Dog is lying on back on the bed - selective focus

METUCHEN – In an effort to “reduce the duration and frequency of very challenging and very destructive behavior” of students, Moss School Principal Richard Cohen has included a pilot program for a therapy dog in the proposed budget for Moss School.

Moss School houses a special need pre-school and a kindergarten program.

There are six half-day sessions of kindergarten accommodating 130 children. The school has three sessions of the Metuchen Intervention Pre-School Program (MIPP), which is a program for children between the ages of 3 and 5 who have been identified as having specific needs which can be corrected or lessened when addressed at an early age.

Cohen, who also serves as assistant superintendent, presented his proposed budget at a Board of Education meeting on Feb. 5.

Cohen said discussion of a therapy dog, which had been a request of the Moss School Leadership team, began in January 2018.

“There has been a lot of discussion and a lot of work done over a long period of time,” he said.

Cohen said the Moss School Leadership team had picked a goal of reducing the duration and frequency of very challenging and very destructive behaviors.

“At Moss we have three-, four- and five-year-old [students]. … Emotional regulation is not mastered yet, it takes years to build,” he said.

Cohen said sometimes emotional regulation is beyond a student’s skill set. He said when disruption occurs, it often takes numerous staff to offer support and address the matter, which can become a security matter for the students.

“We’re trying to look at different ways to reduce the frequency of those outbursts and occasions and the duration of them,” he said. “There’s a lot of staff training we are doing and one of our team members had suggested a therapy dog.”

Cohen said when the suggestion was made last year, it brought a lot of concerns, including costs.

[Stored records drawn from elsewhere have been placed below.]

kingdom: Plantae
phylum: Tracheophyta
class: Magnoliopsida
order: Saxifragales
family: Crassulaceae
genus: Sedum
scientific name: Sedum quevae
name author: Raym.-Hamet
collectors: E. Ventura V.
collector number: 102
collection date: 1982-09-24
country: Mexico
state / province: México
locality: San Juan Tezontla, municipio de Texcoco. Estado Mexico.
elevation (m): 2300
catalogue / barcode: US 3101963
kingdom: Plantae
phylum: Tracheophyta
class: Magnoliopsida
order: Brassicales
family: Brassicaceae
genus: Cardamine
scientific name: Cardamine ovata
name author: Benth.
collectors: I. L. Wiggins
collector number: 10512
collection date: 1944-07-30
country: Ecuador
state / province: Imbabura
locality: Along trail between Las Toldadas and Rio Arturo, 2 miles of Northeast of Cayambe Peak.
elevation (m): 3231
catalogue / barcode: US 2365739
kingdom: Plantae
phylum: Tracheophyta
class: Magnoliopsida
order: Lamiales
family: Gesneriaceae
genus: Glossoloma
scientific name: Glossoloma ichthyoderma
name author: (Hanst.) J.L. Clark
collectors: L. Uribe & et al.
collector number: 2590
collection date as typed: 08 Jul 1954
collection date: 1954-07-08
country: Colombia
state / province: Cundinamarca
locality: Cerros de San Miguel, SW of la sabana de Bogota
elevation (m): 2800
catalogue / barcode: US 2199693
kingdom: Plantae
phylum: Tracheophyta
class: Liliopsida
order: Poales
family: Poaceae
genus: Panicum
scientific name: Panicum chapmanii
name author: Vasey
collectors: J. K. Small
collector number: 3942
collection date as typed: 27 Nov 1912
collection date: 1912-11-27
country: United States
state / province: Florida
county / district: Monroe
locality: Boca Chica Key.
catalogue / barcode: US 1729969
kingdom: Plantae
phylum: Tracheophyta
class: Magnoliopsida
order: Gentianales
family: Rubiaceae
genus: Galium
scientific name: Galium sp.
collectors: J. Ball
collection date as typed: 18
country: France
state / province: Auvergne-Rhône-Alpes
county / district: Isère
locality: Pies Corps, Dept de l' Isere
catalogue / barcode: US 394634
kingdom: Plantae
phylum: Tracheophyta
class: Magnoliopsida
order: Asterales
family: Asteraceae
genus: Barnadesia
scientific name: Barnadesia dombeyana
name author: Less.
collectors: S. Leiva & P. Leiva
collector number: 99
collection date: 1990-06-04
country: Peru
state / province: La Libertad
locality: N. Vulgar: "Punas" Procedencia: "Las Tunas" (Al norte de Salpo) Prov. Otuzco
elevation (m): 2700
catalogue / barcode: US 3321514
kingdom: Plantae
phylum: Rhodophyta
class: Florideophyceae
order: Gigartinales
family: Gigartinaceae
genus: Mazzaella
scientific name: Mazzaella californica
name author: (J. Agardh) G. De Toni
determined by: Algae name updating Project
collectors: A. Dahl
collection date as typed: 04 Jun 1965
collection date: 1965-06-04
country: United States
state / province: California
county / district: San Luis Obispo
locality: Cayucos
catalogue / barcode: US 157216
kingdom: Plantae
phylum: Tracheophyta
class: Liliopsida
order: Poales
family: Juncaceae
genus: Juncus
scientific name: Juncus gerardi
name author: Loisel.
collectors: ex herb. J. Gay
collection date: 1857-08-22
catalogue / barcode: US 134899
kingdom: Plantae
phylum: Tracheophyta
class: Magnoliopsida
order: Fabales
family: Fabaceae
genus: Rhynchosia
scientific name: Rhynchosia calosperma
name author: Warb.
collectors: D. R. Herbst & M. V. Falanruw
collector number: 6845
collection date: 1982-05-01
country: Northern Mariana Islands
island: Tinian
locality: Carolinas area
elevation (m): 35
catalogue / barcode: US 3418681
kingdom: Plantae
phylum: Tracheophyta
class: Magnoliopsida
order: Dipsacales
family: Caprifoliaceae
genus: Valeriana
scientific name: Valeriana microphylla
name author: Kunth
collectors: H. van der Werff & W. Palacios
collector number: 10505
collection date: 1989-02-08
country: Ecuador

He said the prospect to bring a therapy dog comes with the initial cost, which totals approximately $7,000 and ongoing costs, which totals approximately $2,000. He said without a plan, the Moss School budget could not take on the costs.

“The initial costs is 60 percent of our budget,” he said. “The Metuchen Education Foundation (MEF) was a good way to try to figure out a solution to fund a dog.”

Cohen said MEF has offered a grant to cover the initial cost. He said the proposal is to allocate $800 in the Moss School budget, which would be a recurring annual cost, and the rest of the funds for ongoing costs would come from some student activity funds, which the school receives each year, and the other costs would be covered by the host family.

The host family is Cohen and his family. He said the leadership team has researched the concerns and are ready to push the proposal forward.

Board member Jonathan Lifton said he remembers having a serious discussion about having a therapy dog shared among the schools; however, the discussion never had a final determination.

“There were policy implications that were never fully [fleshed] out. … There were custody issues with the dog,” he said.

Cohen said if the funds were approved, they were looking to have a simultaneous discussion on the policy and custody concerns.

Lifton said it is premature to put $800 in the budget for an item that is not clear if the board policies would be amended to allow for a dog.

“The board currently doesn’t have a policy that allows for a therapy dog,” he said.

Board President Justin Manley echoed the sentiments of Lifton.

“There were significant concerns [in the initial discussion about a therapy dog],” he said. “This is not about the efficacy [of a therapy dog] because we recognize the value of it.”

Manley said the significant concerns include insurance, long-term maintenance, and acquisition of the dog.

Further discussion about a therapy dog will be discussed in finance, policy and curriculum committees.